Typical hydrogenation catalysts can be either bulk or supported and
can comprise the following metals: nickel, platinum, palladium,
rhenium, rhodium, nickel tungstate, nickel molybdenum, molybdenum,
cobalt molybdenum. The supports can be of silica, alumina or
silica-alumina or zeolites. A preferred catalyst is a nickel-based
catalyst on an alumina support, the specific surface area of which
varies between 100 and 200 m.sup.2/g of catalyst, or a nickel-based
bulk catalyst.
Typical hydrogenation conditions are as follows: Pressure: 20 to
200 bar, preferably 60 to 180 bar and more preferentially 100 to
160 bar Temperature: 80 to 300.degree. C., preferably 120 to
250.degree. C. and more preferentially 160 to 200.degree. C. Liquid
hourly space velocity (LHSV): 0.2 to 5 h-1, preferably 0.5 to 3 and
more preferably 0.8 to 2 treatment rate: 50 to 300 Nm.sup.3/tonne
of feedstock, preferably 80 to 250 and more preferably 100 to
200.
Advantageously, hydrogenation is utilized under the conditions
mentioned above until dearomatized hydrocarbon-containing fluids
with a very low content of aromatics, preferably less than 300 ppm,
preferentially less than 100 ppm and more preferentially less than
50 ppm, are obtained. Advantageously, hydrogenation is utilized
under the conditions mentioned above until a conversion rate of the
aromatic compounds comprised between 95 and 100%, preferably
between 98 and 99.99%, is obtained.
Under these conditions, the content of aromatics of the final
product will remain very low, typically less than 300 ppm, even if
its boiling point is high, typically greater than 300.degree. C. or
even greater than 320.degree. C., and its sulphur content will also
be very low, typically less than 5 ppm. It is possible to use a
reactor which comprises two or three catalytic beds or more. The
catalysts can be present in variable or substantially equal
quantities in each reactor, e.g. for three reactors according to
weight quantities can be 0.05-0.5/0.10-0.70/0.25-0.85, preferably
0.07-0.25/0.15-0.35/0.4-0.78 and more preferentially
0.10-0.20/0.20-0.32/0.48-0.70.
Diluting the feedstock with the light and inert diluent according
to the process of the invention makes it possible to limit the
deactivation of the catalytic beds of the reactors of the
hydrogenation section, and thus prolong the service life of the
catalysts with respect to dilution with the hydrogenated effluent
of a conventional process. It is presumed that this is due to the
absence of aromatic compounds in the light and inert diluent.

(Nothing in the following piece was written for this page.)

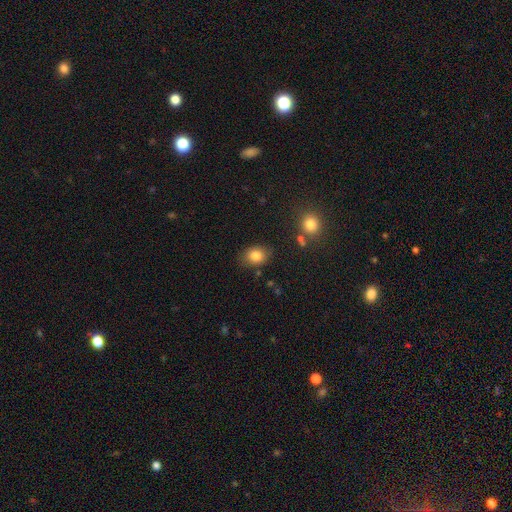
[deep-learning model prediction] The model was most divided on "how rounded": in between: 56%, round: 43%, cigar-shaped: 1%. More confident: smooth or featured — smooth (83%); merging — none (81%).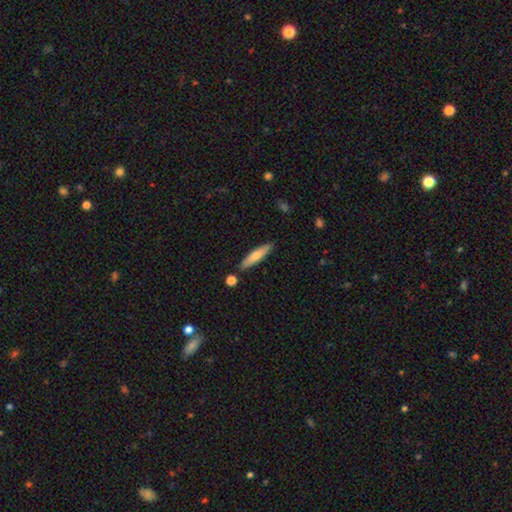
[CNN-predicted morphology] The model was most divided on "smooth or featured": smooth: 66%, featured or disk: 29%, star or artifact: 6%. More confident: how rounded — cigar-shaped (85%); merging — none (84%).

Advantageously, the process according to the invention makes it
possible to obtain a conversion rate of the aromatic compounds
comprised between 95 and 100%, preferably between 98 and 99.99%.
The process according to the present invention advantageously makes
it possible to limit the deactivation of the catalytic beds to less
than 0.05 ppm of monoaromatics/hour, preferably to less than 0.01
ppm of monoaromatics/hour.
Recycling:
At the outlet of the hydrogenation section, the inert and light
diluent is separated from the hydrogenated product by distillation,
preferably atmospheric or gentle vacuum distillation, and is then
recycled to the inlet of the first reactor in series, thus making
it possible to reuse the diluent by mixing with the feedstock to be
treated. It may be necessary to insert quenches in the recycling
system or between the reactors in order to cool the effluents
between the reactors or catalytic beds so as to control the
temperatures of each reactor.
In an embodiment, at least part of the inert and light diluent
and/or the separated gases are recycled in the system for feeding
the hydrogenation stages. This dilution helps to maintain the
exothermicity of the reaction within controlled limits, in
particular in the first stage. Recycling also allows heat to be
exchanged before the reaction and also better control of the
temperature.
The effluent from the hydrogenation unit mainly contains the
hydrogenated product and hydrogen. Flash separators are used to
separate effluents into a gaseous phase, mainly residual hydrogen,
and a liquid phase, mainly hydrogenated hydrocarbons. The process
can be carried out using three flash separators, one at high
pressure, one at intermediate pressure and one at low pressure,
very close to atmospheric pressure.
The gaseous hydrogen that is collected at the top of the flash
separators can be recycled into the system for feeding the
hydrogenation unit or at different levels in the hydrogenation
units between the reactors. A flash separator enables separation
with a liquid/vapour equilibrium stage. It is advantageously used
in the present invention because it enables separation of a mixture
of compounds having boiling points that are very far apart. A
single stage enables good separation.
Distillation and Fractionation:
According to an embodiment, the final product is separated at
atmospheric pressure. It then feeds the vacuum fractionation unit
directly. Preferably, fractionation will take place at a pressure
comprised between 10 and 50 mbar and more preferentially at
approximately 30 mbar.
Fractionation can be carried out in such a way that it is
simultaneously possible for various hydrocarbon-containing fluids
to be removed from the fractionation column and for their boiling
point to be predetermined. A distillation column establishes the
separation of mixtures with several liquid/vapour equilibrium
stages with at least 3 stages. For a given mixture, the closer the
boiling points of the compounds, the higher the number of
separation stages.
The hydrogenation reactors, the separators and the fractionation
unit can therefore be connected directly, without the need to use
intermediate tanks. This integration of hydrogenation and
fractionation enables an optimized thermal integration associated
with a reduced number of devices and with energy savings.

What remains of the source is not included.